I have been so excited to share this recipe with you ever since my sister made these mouth watering biscuits a few weeks ago. She made three cookie sheets full and within the course of a meal our family (extended family) ate every last one.
My parents went on a trip to South Carolina and enjoyed some of the best southern BBQ they had ever had. They even were able to visit Paula Deen’s restaurant and home town (how fun!). We celebrated them coming home with a full blown southern BBQ style dinner. We had a lot of fun, and the food was amazing!! I am excited to share some of our favorite recipes from this night with you throughout the week.
Tradition idea…any time anyone in our family comes home from a vacation of some kind we always welcome them home to a meal from the place they were visiting….ex: a Hawaii reunion would warrant Hawaiian Haystacks, a trip home from Disneyland wouldn’t be the same without Monte Cristo’s, a return trip from Boston would need Lobster Rolls, etc. This is just a fun way to get together with family and bring a piece of the vacation fun home to the family who didn’t get to go. Kind of silly, but we sure love it!
Now..back to the biscuits. I am generally not a huge fan of biscuits, I would usually prefer a homemade roll over a biscuit any day. I think this is usually because biscuits tend to be flavorless and too dry. These biscuits are the complete opposite. They are filled with buttery flavor and have an incredibly chewy texture. I could eat one of these for breakfast, lunch & dinner and never get sick of them. Smother a biscuit with gravy, or a spoonfull of jam and this is better than any sweet treat any day of the week! You won’t know how amazing they are until you make them. Serve these biscuits with some BBQ pork and you have a meal made in heaven! Tomorrow I will post my favorite recipe for coleslaw and later in the week, homemade cheesy grits. Enjoy ya’ all!

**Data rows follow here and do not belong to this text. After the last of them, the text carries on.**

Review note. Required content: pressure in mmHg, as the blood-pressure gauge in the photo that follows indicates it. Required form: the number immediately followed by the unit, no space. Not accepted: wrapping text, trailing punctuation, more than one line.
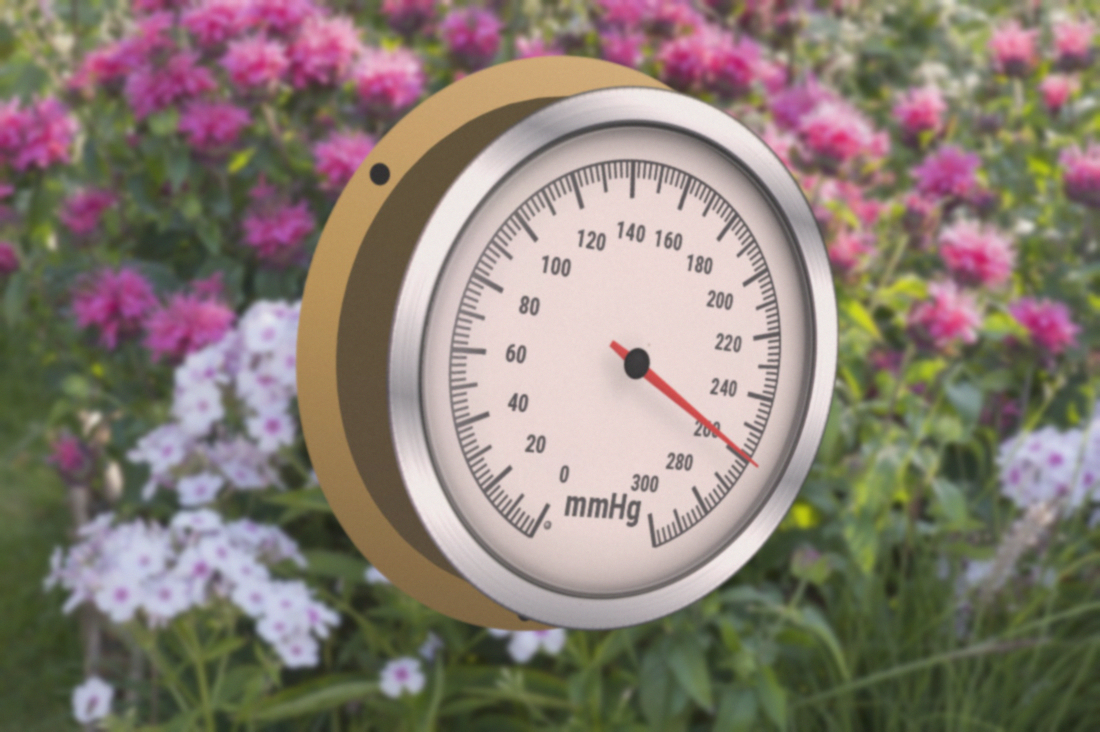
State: 260mmHg
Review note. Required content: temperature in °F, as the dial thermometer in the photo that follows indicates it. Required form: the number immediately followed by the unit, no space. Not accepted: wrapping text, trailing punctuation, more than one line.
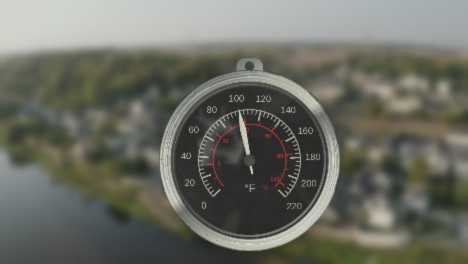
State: 100°F
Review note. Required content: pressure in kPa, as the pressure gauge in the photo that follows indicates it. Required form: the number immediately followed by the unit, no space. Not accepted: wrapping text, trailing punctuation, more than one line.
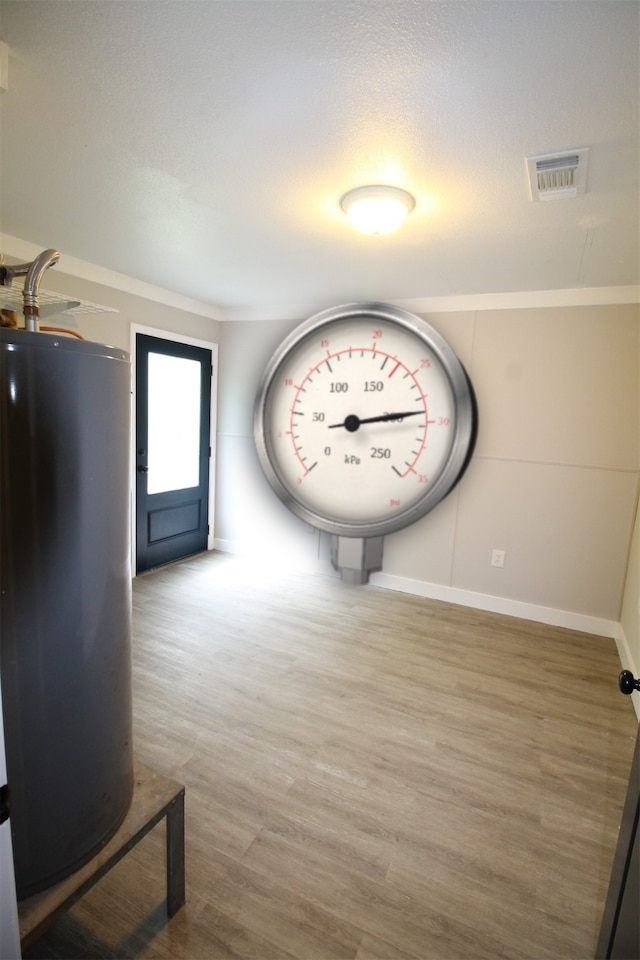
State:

- 3 cup flour (I have used 1/2 white flour and 1/2 wheat and they turn our great!)
- 1 1/2 tsp. salt
- 1 Tbs. sugar
- 1 1/2 tsp. baking powder
- 1 stick butter
- 3/4 cup buttermilk (I have made these with buttermilk as well as the 'homemade' buttermilk version of 3/4 c. milk + 2 T. lemon juice and they work out amazing either way)
- 1 egg
- 1/4 cup water
- Preheat oven to 425 degrees. Combine flour, salt, sugar, baking powder and butter until crumbly. Mix in buttermilk, egg and just enough water to make a workable dough. Mix the dough until it is just barely combined (don't over mix). Roll the dough onto a floured cutting board about 1 inch thick. Cut with a 2 inch biscuit cutter, or a 2 inch round cup. Place on a greased baking sheet (touching each other) and bake 12-15 minutes or until golden brown. Makes about 12-15 biscuits, depending how thick you make them.
- *ONLY hand mix your dough. Don't mix in a Bosch or with a hand mixer. The dough will be too tough and the dough will become dry if you use a mixer. You don't want to over mix this recipe. The best way to mix this dough is with a pastry cutter or using two knives and cutting the dough back and forth. This method takes a little longer but will ensure the perfect biscuit. You want pieces of butter left in your biscuit, that is what keeps the dough light and flaky.
- *Next tip is to keep your biscuit dough fairly thick. You want a tall and thick biscuit more than you do a thin and hard biscuit. Keeping the dough thick will ensure a chewy and soft biscuit. I keep my dough about 1 to 1 1/2 inches thick (cooking times may vary depending how thick you make them).